Big Data, Machine Learning e Inteligência Artificial são conceitos relativamente recentes e podem ser parte da solução. O desenvolvimento de ferramentas de análise de grande volume de dados e Inteligência Artificial pode melhorar o processo de decisão dada a sua capacidade de processar de forma rápida e eficiente dados que permitam auxiliar a tomada de decisão, desenvolver modelos preditivos mais precisos, identificar padrões suspeitos que podem indicar atividades fraudulentas, entre outros. Estas ferramentas podem também automatizar tarefas repetitivas, libertando tempo para os analistas se focarem em tarefas mais estratégicas.
Finalmente, estas ferramentas permitem, sobretudo, a qualquer momento e em tempo real, analisar diferentes fontes de informação e identificar eventos relevantes e sinais iniciais de aumento de risco, permitindo uma ação imediata.
Mas será que a IA tem potencial para substituir os analistas de crédito?
Ficou claro que estas ferramentas conseguem automatizar tarefas e fornecer inputs para os analistas de risco de crédito, gerando eficiência no uso do capital humano. Contudo, a substituição total dos mesmos parece improvável. O julgamento humano deve prevalecer na validação dos dados gerados por IA, na interpretação tendo em conta o contexto e na quantificação do risco que daí advém e que está também dependente de fatores imprevisíveis como o sentimento e a própria ação humana.
Além disso, estas ferramentas, apesar de conseguirem detetar outliers, podem ter um efeito perverso ao considerar uma variação fora do comum por outlier, ainda que essa possa ser real e perfeitamente justificada na leitura dos restantes dados existentes.
Adicionalmente, a IA não consegue substituir os analistas na relação com os diferentes stakeholders, quer sejam decisores dentro da empresa, quer os próprios clientes que são também uma fonte de insights absolutamente necessária para a compreensão das suas necessidades e da estratégia e saúde financeira da sua empresa, o que é fulcral para o processo de concessão.
A análise de crédito é multidisciplinar, depende de inúmeros fatores e enquadra-se num contexto regulatório complexo em que só a análise humana parece ser capaz de atuar tendo em conta todos os parâmetros necessários, incluindo fatores qualitativos.

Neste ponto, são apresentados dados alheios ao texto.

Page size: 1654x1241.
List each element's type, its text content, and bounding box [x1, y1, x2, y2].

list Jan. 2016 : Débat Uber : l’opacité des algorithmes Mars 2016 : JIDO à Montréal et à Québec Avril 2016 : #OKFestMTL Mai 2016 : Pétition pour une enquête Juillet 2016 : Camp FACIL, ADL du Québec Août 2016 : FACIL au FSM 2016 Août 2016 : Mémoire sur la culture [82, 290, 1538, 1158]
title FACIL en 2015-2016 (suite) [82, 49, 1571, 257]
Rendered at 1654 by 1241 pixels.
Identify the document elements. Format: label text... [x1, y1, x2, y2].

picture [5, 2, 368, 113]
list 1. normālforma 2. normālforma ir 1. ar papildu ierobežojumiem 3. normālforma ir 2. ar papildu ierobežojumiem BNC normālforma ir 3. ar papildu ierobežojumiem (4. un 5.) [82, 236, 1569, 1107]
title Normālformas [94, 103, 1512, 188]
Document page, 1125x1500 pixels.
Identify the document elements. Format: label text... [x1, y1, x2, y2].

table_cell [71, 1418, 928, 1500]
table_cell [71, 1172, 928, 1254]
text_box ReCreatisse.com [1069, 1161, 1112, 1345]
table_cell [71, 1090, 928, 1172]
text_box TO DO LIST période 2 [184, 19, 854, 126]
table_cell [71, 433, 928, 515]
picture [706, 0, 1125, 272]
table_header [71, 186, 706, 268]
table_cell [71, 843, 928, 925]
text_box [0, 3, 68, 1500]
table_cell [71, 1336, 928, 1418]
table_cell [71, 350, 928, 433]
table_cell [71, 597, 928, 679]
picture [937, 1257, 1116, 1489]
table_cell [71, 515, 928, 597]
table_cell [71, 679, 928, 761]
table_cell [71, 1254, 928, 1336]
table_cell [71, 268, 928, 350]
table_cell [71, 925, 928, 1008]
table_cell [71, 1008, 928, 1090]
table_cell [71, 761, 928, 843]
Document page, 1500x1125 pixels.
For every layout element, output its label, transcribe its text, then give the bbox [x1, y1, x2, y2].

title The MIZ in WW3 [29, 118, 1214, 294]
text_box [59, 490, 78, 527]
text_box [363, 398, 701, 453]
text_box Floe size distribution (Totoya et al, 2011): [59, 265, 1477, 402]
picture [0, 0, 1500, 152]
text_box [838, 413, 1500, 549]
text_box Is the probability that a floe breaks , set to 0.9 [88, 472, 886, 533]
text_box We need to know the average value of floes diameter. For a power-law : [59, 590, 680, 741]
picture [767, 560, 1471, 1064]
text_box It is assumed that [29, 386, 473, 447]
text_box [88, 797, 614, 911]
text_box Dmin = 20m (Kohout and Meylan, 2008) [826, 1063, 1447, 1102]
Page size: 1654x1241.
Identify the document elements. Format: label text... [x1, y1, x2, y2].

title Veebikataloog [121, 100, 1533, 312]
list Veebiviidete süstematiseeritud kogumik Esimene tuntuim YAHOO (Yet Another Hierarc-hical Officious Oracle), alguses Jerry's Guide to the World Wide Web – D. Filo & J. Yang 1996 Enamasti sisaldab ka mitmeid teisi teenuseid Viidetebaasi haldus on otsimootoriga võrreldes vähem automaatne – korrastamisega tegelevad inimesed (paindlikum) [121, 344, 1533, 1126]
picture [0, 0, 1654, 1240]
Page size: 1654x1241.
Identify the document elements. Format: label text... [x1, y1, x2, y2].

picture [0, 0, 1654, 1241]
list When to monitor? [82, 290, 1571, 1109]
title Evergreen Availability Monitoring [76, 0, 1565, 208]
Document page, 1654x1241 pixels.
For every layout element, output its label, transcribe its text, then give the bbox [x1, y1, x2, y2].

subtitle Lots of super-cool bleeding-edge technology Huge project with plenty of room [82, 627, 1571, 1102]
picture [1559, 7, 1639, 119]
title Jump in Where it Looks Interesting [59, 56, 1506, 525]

Assim sendo, no panorama atual, a análise de risco de crédito a empresas é cada vez mais crítica para as instituições financeiras. O uso de novas ferramentas tecnológicas parece sobretudo complementar o trabalho dos analistas, gerando eficiência, fornecendo dados com maior precisão e tornando mais rápida a análise e a deteção prévia de instabilidade, contribuindo assim para a sustentabilidade do sistema financeiro.